Dumping-Flughafen Leipzig/Halle

September 26, 2012 · Abgelegt unter Bert Sander, Fluglärm, Umwelt, Verkehr, Wirtschaft 

Der Flughafen Leipzig/Halle vermeldet großartige Wachstumszahlen: Immerhin, der Airport kann auf eine Steigerung der Fracht von um die 15 Prozent gegenüber dem Vorjahreszeitraum verweisen. »Unser Frachtgeschäft boomt«, fasst Flughafengeschäftsführer Dirk Näther die Entwicklung zusammen.

Nur, gerne würden sich auch die vom Nachtfluglärm betroffenen Bürger über diese Erfolgsmeldung freuen; doch leider, sie werden vor lauter Erfolgseuphorie von Dierk Näther mit keinem Wort bedacht. Dabei würde es tausende Leipziger Bürger doch einigermaßen beruhigen, wenn man ihnen zumindest die Hoffnung vermitteln würde, das sich proportional zum prosperierenden nächtlichen Frachtflugverkehr auch die Lärmschutzmaßnahmen entwickeln würden. Aber nein, das Leipziger Drehkreuz entwickle sich vielmehr gegen den bundesdeutschen Trend; bundesweit sei nämlich der Luftfrachtumschlag um vier Prozent im Vergleich zum Vorjahr »eingebrochen«, so Näther. Wir »entkoppeln uns damit vom globalen Trend«, so der Airport-Manager weiter. Was allerdings keine Kunst ist, wenn man sich nämlich zugleich von den mittlerweile »billigsten« bundesweiten Standards in Sachen »aktiven Lärmschutz« (Stichwort »Bonusliste«) »abkoppelt«.

»Näther führte das anhaltende Wachstum« maßgeblich »auf den rechtssicheren Betrieb rund um die Uhr zurück«, berichtet die LVZ. »Rechtssicher«? Herr Näther unterschlägt in dieser so selbstsicheren wie selbstgerechten Verlautbarung allerdings, dass aktuelle medizinische Studien mittlerweile nicht mehr nur eine beträchtliche gesundheitliche Gefährdung der von Nachtfluglärm betroffenen Bürger vermuten, sondern eben diese inzwischen eindeutig nachgewiesen haben. Dementsprechend hat im Juni 2012 der 115. Deutsche Ärztetag in einem Beschluss den Bund und die Länder aufgefordert, »die Bevölkerung in Deutschland nachhaltig und umfassend vor den Folgen des Flugverkehrs durch Flugzeugabgase und Lärmemissionen zu schützen«. Konkret fordert der Ärztetag, das Fluglärmgesetz und weitere Regelwerke kurzfristig so zu überarbeiten sind, dass die nicht mehr einfach wegzudiskutierenden »Erkenntnisse aus wissenschaftlichen Studien in den Gesetzen abgebildet werden«. Das bestehende Fluglärmgesetz und die untergeordneten Regelwerke sind, so der Ärztetag, kurzfristig so zu überarbeiten, »dass aktuelle wissenschaftliche Evidenz berücksichtigt wird«. Aus Sicht des Deutschen Ärztetages sind die bestehenden Regelungen des Fluglärmgesetzes »nicht in der Lage, die Bevölkerung wirksam zu schützen«. Die Grenzwerte im Fluglärmgesetz seien »deutlich zu hoch« und stehen in einem »offensichtlichen Widerspruch zur vorhandenen Evidenz aus nationalen wie internationalen Studien«.

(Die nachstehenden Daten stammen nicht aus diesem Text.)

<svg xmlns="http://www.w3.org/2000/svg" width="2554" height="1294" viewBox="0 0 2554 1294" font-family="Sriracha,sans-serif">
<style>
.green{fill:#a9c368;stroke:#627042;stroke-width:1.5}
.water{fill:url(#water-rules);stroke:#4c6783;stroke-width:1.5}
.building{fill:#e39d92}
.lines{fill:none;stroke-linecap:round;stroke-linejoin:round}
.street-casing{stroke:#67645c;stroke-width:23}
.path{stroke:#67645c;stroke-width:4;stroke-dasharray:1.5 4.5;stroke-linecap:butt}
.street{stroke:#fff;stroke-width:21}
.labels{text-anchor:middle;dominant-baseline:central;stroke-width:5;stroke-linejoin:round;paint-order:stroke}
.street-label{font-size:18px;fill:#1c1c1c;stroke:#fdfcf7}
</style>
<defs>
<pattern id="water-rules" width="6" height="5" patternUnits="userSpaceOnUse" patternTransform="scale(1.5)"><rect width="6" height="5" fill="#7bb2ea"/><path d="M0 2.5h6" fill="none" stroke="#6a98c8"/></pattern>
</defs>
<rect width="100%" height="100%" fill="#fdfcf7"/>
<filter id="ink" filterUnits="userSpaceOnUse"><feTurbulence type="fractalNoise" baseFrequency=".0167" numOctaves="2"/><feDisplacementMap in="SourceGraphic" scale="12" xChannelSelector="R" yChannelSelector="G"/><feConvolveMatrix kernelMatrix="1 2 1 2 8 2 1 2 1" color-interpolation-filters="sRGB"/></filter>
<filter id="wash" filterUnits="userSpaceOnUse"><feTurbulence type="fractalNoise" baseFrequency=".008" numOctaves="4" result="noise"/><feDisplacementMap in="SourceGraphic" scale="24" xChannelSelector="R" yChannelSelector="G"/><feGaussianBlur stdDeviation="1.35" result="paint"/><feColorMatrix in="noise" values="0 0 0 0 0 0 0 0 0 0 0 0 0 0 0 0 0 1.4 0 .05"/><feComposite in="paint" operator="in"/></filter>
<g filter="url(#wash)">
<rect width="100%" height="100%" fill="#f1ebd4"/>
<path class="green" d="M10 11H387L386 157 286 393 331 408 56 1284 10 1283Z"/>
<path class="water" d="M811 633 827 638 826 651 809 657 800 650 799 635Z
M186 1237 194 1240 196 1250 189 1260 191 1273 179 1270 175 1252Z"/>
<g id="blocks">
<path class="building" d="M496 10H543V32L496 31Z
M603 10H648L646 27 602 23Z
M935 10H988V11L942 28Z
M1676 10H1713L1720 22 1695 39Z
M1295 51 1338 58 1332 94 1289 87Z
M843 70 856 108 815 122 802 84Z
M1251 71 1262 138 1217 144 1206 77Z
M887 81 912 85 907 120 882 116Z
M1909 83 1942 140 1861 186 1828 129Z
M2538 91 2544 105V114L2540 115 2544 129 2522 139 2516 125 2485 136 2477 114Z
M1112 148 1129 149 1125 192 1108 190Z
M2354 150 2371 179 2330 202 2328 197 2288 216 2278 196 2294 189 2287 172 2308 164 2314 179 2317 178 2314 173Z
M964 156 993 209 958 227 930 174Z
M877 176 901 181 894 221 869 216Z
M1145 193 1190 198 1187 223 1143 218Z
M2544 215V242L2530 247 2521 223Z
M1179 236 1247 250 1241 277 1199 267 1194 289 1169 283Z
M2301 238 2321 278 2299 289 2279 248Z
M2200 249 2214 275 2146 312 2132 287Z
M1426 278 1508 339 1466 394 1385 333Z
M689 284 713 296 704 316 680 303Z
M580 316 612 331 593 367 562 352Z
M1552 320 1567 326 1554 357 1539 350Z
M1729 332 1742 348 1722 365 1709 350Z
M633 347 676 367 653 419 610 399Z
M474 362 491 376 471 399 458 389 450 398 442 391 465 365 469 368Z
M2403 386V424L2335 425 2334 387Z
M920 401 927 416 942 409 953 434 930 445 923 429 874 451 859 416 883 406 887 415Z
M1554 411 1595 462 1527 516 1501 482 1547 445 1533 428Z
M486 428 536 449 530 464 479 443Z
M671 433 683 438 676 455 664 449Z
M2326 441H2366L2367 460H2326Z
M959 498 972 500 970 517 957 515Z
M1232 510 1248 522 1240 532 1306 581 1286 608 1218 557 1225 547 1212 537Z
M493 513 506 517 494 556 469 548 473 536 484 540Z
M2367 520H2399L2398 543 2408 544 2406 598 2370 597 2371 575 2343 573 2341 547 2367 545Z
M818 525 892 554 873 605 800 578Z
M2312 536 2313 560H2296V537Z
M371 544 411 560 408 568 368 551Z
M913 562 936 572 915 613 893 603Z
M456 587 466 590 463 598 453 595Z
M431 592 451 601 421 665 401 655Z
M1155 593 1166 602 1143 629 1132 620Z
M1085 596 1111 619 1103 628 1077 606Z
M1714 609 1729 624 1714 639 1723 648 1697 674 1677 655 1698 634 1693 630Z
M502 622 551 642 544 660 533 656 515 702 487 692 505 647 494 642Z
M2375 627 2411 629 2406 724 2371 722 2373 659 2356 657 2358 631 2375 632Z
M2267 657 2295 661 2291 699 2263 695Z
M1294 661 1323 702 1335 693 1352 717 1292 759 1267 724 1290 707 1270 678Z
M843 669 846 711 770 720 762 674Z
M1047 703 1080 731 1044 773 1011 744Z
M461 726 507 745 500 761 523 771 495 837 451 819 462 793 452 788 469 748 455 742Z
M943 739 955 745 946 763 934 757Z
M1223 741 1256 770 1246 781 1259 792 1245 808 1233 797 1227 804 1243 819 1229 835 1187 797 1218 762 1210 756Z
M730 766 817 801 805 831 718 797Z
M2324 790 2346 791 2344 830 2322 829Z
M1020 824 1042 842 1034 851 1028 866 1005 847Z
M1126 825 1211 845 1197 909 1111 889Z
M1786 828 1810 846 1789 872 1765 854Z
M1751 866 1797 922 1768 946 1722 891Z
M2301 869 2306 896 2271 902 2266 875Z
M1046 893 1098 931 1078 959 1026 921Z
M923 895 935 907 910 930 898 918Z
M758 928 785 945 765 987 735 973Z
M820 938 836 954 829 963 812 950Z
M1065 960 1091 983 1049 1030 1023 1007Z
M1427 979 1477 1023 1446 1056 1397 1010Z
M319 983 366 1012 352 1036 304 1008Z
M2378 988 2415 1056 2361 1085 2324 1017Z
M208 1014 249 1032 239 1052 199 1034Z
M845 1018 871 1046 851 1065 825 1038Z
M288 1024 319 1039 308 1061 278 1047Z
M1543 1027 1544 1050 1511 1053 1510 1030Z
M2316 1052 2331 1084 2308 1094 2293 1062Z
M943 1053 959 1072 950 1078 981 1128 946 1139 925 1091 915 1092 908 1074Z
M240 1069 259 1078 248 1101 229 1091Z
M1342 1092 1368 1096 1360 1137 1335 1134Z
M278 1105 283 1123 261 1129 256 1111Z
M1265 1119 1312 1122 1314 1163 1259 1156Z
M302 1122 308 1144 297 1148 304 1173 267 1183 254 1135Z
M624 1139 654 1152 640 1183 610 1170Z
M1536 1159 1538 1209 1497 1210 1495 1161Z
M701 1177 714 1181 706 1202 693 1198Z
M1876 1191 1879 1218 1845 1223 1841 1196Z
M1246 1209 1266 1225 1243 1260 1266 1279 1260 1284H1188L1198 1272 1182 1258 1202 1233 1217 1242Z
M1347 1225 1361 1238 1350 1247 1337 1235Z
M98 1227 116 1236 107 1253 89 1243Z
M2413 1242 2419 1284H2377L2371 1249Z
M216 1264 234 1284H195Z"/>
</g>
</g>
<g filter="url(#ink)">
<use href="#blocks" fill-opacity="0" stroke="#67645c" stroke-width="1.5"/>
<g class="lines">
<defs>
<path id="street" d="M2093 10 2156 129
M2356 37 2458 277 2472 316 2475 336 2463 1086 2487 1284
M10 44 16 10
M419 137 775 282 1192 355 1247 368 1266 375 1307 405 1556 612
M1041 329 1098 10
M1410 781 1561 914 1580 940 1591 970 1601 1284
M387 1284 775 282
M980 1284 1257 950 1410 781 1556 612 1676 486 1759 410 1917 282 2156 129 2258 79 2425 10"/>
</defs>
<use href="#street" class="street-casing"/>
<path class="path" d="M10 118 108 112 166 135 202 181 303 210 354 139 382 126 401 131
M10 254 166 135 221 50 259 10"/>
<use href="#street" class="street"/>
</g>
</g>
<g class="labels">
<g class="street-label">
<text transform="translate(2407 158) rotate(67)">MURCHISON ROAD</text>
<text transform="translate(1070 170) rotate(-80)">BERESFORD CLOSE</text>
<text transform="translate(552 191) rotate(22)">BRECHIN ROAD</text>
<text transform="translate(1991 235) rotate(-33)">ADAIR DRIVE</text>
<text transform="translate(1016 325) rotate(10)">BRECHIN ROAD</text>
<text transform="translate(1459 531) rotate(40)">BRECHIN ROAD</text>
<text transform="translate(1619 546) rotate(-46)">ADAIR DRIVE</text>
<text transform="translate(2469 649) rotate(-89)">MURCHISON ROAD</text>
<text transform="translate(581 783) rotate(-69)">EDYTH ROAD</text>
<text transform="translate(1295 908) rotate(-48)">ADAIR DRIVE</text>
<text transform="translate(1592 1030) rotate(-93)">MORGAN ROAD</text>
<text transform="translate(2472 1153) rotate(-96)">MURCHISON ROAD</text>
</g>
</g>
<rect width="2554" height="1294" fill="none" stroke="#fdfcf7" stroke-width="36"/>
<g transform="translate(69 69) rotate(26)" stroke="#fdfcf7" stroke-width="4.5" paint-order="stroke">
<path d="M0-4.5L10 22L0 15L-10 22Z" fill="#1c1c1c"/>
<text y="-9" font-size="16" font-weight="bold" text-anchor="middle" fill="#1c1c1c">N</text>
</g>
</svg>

Nichtsdestotrotz, der von allen bundesweiten Fluglärmstandards »abgekoppelte« Dumping-Flughafen Leipzig/Halle lässt – auf Deubel komm raus – starten und landen, was sonst nirgendwo »geht«, sogar uralte Flugzeugtypen der russischen Antonow-Baureihe, die jüngst aufgrund ihrer Lärm- und Schadstoffemissionen selbst auf dem Moskauer Airport ein Start- und Landeverbot »eingefahren« haben. Aber gut, wie sagte einst der DHL-Manager Michael Reinboth: Im ostdeutschen Leipzig gelingt, was sonst nirgendwo möglich ist – »nicht mal in China«.

Und was kommt dabei für die von Lärm und Kerosinabgasen geschundene Region heraus: »Ein Wachstum, das in der Region Leipzig im Vergleich mit Dresden und Chemnitz bisher unterdurchschnittlich ausgefallen ist. Leipzig zeichnet sich durch viele relativ niedrig bezahlte Logistikjobs aus«, so die LVZ vom 21. September in einem Interview gegenüber Sachsens Wirtschaftsminister Sven Morlok (FDP).